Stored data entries
----

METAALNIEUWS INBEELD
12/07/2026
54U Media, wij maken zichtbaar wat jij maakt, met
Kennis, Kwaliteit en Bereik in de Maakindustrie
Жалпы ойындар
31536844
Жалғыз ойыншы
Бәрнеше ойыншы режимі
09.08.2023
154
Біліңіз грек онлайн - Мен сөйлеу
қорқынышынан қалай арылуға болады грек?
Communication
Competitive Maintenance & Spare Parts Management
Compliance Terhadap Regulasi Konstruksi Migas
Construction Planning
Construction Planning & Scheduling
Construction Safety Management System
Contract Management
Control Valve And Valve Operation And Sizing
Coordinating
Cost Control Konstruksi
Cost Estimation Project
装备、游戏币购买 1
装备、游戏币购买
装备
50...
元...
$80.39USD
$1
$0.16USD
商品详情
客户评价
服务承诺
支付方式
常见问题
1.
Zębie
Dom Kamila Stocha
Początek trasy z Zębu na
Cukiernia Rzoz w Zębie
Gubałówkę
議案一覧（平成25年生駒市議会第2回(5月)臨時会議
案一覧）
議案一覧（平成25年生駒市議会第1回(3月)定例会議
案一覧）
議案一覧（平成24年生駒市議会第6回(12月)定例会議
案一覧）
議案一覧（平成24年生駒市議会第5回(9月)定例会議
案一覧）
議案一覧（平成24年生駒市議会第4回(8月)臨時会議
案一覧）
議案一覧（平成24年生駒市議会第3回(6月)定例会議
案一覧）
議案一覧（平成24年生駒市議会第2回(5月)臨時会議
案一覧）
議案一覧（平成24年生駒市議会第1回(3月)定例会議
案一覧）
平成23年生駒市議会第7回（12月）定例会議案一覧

----

— PROMPT —
Leaving no line out, return the data above verbatim.

— EXPECTED ANSWER —
METAALNIEUWS INBEELD
12/07/2026
54U Media, wij maken zichtbaar wat jij maakt, met
Kennis, Kwaliteit en Bereik in de Maakindustrie
Жалпы ойындар
31536844
Жалғыз ойыншы
Бәрнеше ойыншы режимі
09.08.2023
154
Біліңіз грек онлайн - Мен сөйлеу
қорқынышынан қалай арылуға болады грек?
Communication
Competitive Maintenance & Spare Parts Management
Compliance Terhadap Regulasi Konstruksi Migas
Construction Planning
Construction Planning & Scheduling
Construction Safety Management System
Contract Management
Control Valve And Valve Operation And Sizing
Coordinating
Cost Control Konstruksi
Cost Estimation Project
装备、游戏币购买 1
装备、游戏币购买
装备
50...
元...
$80.39USD
$1
$0.16USD
商品详情
客户评价
服务承诺
支付方式
常见问题
1.
Zębie
Dom Kamila Stocha
Początek trasy z Zębu na
Cukiernia Rzoz w Zębie
Gubałówkę
議案一覧（平成25年生駒市議会第2回(5月)臨時会議
案一覧）
議案一覧（平成25年生駒市議会第1回(3月)定例会議
案一覧）
議案一覧（平成24年生駒市議会第6回(12月)定例会議
案一覧）
議案一覧（平成24年生駒市議会第5回(9月)定例会議
案一覧）
議案一覧（平成24年生駒市議会第4回(8月)臨時会議
案一覧）
議案一覧（平成24年生駒市議会第3回(6月)定例会議
案一覧）
議案一覧（平成24年生駒市議会第2回(5月)臨時会議
案一覧）
議案一覧（平成24年生駒市議会第1回(3月)定例会議
案一覧）
平成23年生駒市議会第7回（12月）定例会議案一覧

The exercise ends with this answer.